- Born: 24 May 1983 (age 42) Tehran, Iran
- Occupation: Meteorologist
- Years active: 2002 to present
- Employer: CNN
- Agent(s): Al Corral, Napoli Management Group

= Pedram Javaheri =

Persian-American meteorologist

Pedram "P.J." Javaheri (born May 24, 1983) is an Iranian-American meteorologist for CNN International formerly based at CNN World Headquarters in Atlanta, Georgia. He can be seen regularly on editions of CNN Newsroom and World Business Today. He also fills in on HLN's Morning Express with Robin Meade and appears on CNN U.S. during breaking news and severe weather coverage.

==Background==

Javaheri was born in Tehran, Iran to Iranian parents. In October 1993, his family emigrated from Tehran to Redmond, Washington, where he attended elementary school and high school.

He moved on to college at Mesa Community College and Arizona State University. He also attended Mississippi State University, where he obtained degrees in broadcast journalism and meteorology.

Javaheri is fluent in Persian, Turkish, and English.

==Broadcasting career==

Javaheri began as a weather anchor at Arizona State University in 2002. While there, he led and developed the school’s first weather department at NewsWatch TV, an in-school news program broadcast throughout the State of Arizona. One week prior to his graduation, he accepted a position as a meteorologist in Utah at KCSG. He was later promoted to chief meteorologist and oversaw all weather operations.

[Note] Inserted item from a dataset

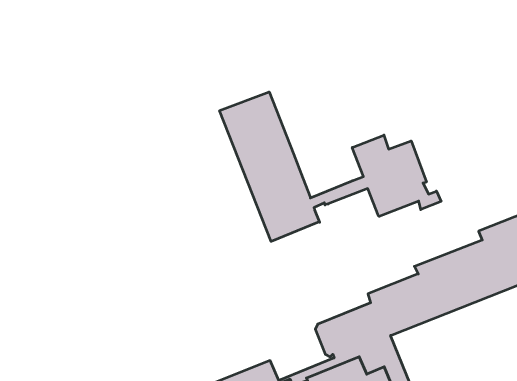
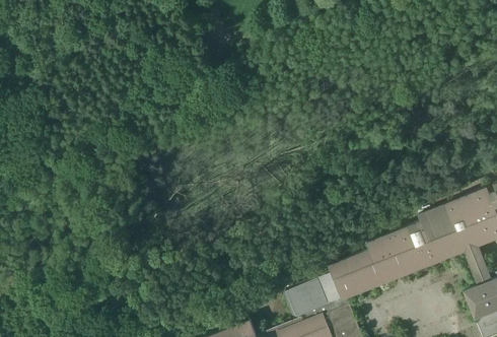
building: [220,92,441,241] -> none

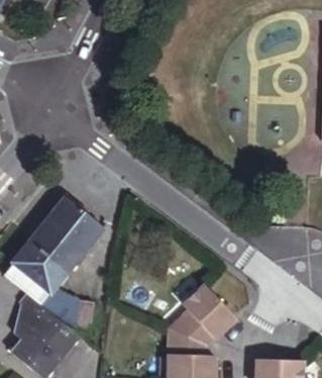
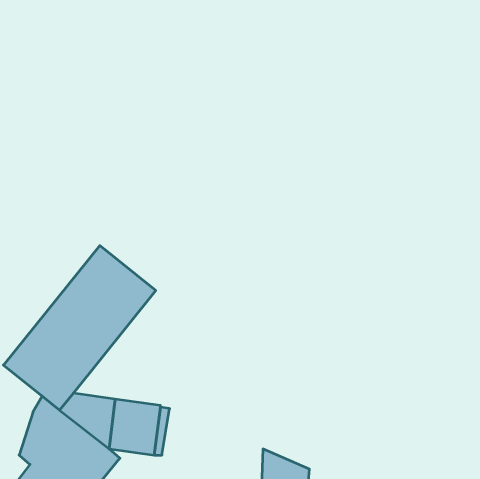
building: [173,286,236,342] -> none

In 2008, a duopoly station in California's Central Coast hired him to serve as the environmental reporter and present the weather as a meteorologist for KCOY, KKFX, KION, and KCBA. He had an audience of over 500,000 television households.
While in California, he covered numerous notable events. In 2008, he was on the scene of the Basin Complex Fire in Big Sur, the second costliest wildfire in U.S. history. In June 2009, he became the only reporter in the market to cover the Michael Jackson memorial service at the Staples Center after having won a lottery to attend it.

He joined CNN in June 2010 and now resides in Atlanta.

==Awards and recognition==

During his time in California, Javaheri received an Emmy nomination for outstanding achievement in weather from the San Francisco / Northern California Emmy Awards. In August 2010, Iranian.com honored him as its Iranian of the Day. He was part of the CNN weather team that won the prestigious Peabody Award for its coverage of the 2010 Deepwater Horizon oil spill in the Gulf of Mexico.

On March 11, 2011, in the aftermath of the devastating Japanese earthquake, he and CNN U.S. meteorologist Chad Myers became the first duo in CNN’s history to simultaneously forecast and cover the resulting tsunami and its impact to a global audience.